Rok 2004 będzie rokiem amerykańskiej tarczy antyrakietowej. Jak pisze dziś "The Washington Times" prezydent George W. Bush zdecydował, że właśnie wtedy zacznie funkcjonować nowy system obronny. O szczegółach amerykański prezydent oficjalnie ma poinformować jeszcze dziś.

Waszyngton zwracał się już w sprawie budowy tarczy antyrakietowej do Danii i Wielkiej Brytanii. Od tej pierwszej oczekuje unowocześnienia bazy radarowej na Grenlandii. Wszystko wskazuje na to, że Kopenhaga pozytywnie odpowie na amerykańską prośbę - premier Danii Anders Fogh Rasmusen mówi bowiem o projekcie parasola ochronnego jako o "projekcie pokoju".

Od Brytyjczyków Amerykanie chcieliby usprawnienia systemu wczesnego ostrzegania rozlokowanego w północnej Anglii. Londyn przyznał, że otrzymał taką prośbę ze strony USA, podkreślił jednak, że na razie nie ma na nią gotowej odpowiedzi.

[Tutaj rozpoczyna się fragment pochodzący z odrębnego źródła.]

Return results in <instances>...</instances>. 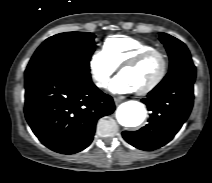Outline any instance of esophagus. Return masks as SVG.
Here are the masks:
<instances>
[{"label":"esophagus","instance_id":"1","mask_svg":"<svg viewBox=\"0 0 212 183\" xmlns=\"http://www.w3.org/2000/svg\"><path fill=\"white\" fill-rule=\"evenodd\" d=\"M114 102H115L116 105H118L121 102V99L120 98H114Z\"/></svg>","mask_w":212,"mask_h":183}]
</instances>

W czerwcu ubiegłego roku Stany Zjednoczone jednostronnie wycofały się z podpisanego w 1972 roku traktatu o ograniczeniu systemów obrony przeciwrakietowej właśnie po to, by móc rozpocząć prace nad nową tarczą, poszechnie określaną mianem "Syna Gwiezdnych Wojen". Jej głównym zadaniem ma być przechwytywanie i niszczenie w locie rakiet długiego i średniego zasięgu.